▶ _Your instructions_:
Recast the stretch from the start of the material through the line containing "عقولنا. وأنت تقول في بحور المعرفة كونوا" as a Markdown table with the columns Row and Line text. Give one numbered row per line and leave out blank lines.

▶ _Data items_:
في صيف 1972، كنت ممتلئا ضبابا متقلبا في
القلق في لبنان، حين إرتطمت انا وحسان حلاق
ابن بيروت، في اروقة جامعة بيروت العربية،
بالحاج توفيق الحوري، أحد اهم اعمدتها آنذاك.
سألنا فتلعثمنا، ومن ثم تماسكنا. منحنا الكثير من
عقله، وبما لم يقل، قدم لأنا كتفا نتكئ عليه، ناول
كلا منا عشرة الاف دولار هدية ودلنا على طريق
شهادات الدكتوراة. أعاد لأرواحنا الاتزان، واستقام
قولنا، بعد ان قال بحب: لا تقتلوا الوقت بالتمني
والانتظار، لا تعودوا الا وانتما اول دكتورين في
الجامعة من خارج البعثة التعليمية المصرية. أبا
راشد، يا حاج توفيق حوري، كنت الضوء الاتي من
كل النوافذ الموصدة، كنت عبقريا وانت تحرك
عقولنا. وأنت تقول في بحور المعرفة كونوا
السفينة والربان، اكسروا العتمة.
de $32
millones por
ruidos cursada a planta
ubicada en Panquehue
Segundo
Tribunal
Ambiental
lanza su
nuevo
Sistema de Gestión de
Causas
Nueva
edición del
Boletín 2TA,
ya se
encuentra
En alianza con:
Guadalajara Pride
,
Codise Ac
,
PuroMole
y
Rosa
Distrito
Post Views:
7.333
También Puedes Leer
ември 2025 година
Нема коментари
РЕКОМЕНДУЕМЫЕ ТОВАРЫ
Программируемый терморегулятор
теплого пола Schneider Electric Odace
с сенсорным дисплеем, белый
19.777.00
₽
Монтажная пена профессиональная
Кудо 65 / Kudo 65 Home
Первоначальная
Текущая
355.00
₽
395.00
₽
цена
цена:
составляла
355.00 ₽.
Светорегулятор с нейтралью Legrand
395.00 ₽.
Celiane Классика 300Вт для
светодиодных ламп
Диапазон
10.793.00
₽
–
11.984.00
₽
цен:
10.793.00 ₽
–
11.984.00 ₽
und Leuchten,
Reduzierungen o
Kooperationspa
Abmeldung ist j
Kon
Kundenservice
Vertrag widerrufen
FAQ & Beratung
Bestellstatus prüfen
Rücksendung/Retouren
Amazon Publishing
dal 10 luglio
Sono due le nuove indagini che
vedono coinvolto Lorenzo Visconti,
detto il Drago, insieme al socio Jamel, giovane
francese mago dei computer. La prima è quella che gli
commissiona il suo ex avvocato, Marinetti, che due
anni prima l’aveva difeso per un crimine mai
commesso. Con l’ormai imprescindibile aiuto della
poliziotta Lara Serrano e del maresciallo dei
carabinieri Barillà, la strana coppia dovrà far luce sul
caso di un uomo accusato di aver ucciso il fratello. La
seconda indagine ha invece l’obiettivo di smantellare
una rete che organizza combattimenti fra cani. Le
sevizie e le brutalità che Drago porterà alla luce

▶ _Answer area_:
| Row | Line text |
|---|---|
| 1 | في صيف 1972، كنت ممتلئا ضبابا متقلبا في |
| 2 | القلق في لبنان، حين إرتطمت انا وحسان حلاق |
| 3 | ابن بيروت، في اروقة جامعة بيروت العربية، |
| 4 | بالحاج توفيق الحوري، أحد اهم اعمدتها آنذاك. |
| 5 | سألنا فتلعثمنا، ومن ثم تماسكنا. منحنا الكثير من |
| 6 | عقله، وبما لم يقل، قدم لأنا كتفا نتكئ عليه، ناول |
| 7 | كلا منا عشرة الاف دولار هدية ودلنا على طريق |
| 8 | شهادات الدكتوراة. أعاد لأرواحنا الاتزان، واستقام |
| 9 | قولنا، بعد ان قال بحب: لا تقتلوا الوقت بالتمني |
| 10 | والانتظار، لا تعودوا الا وانتما اول دكتورين في |
| 11 | الجامعة من خارج البعثة التعليمية المصرية. أبا |
| 12 | راشد، يا حاج توفيق حوري، كنت الضوء الاتي من |
| 13 | كل النوافذ الموصدة، كنت عبقريا وانت تحرك |
| 14 | عقولنا. وأنت تقول في بحور المعرفة كونوا |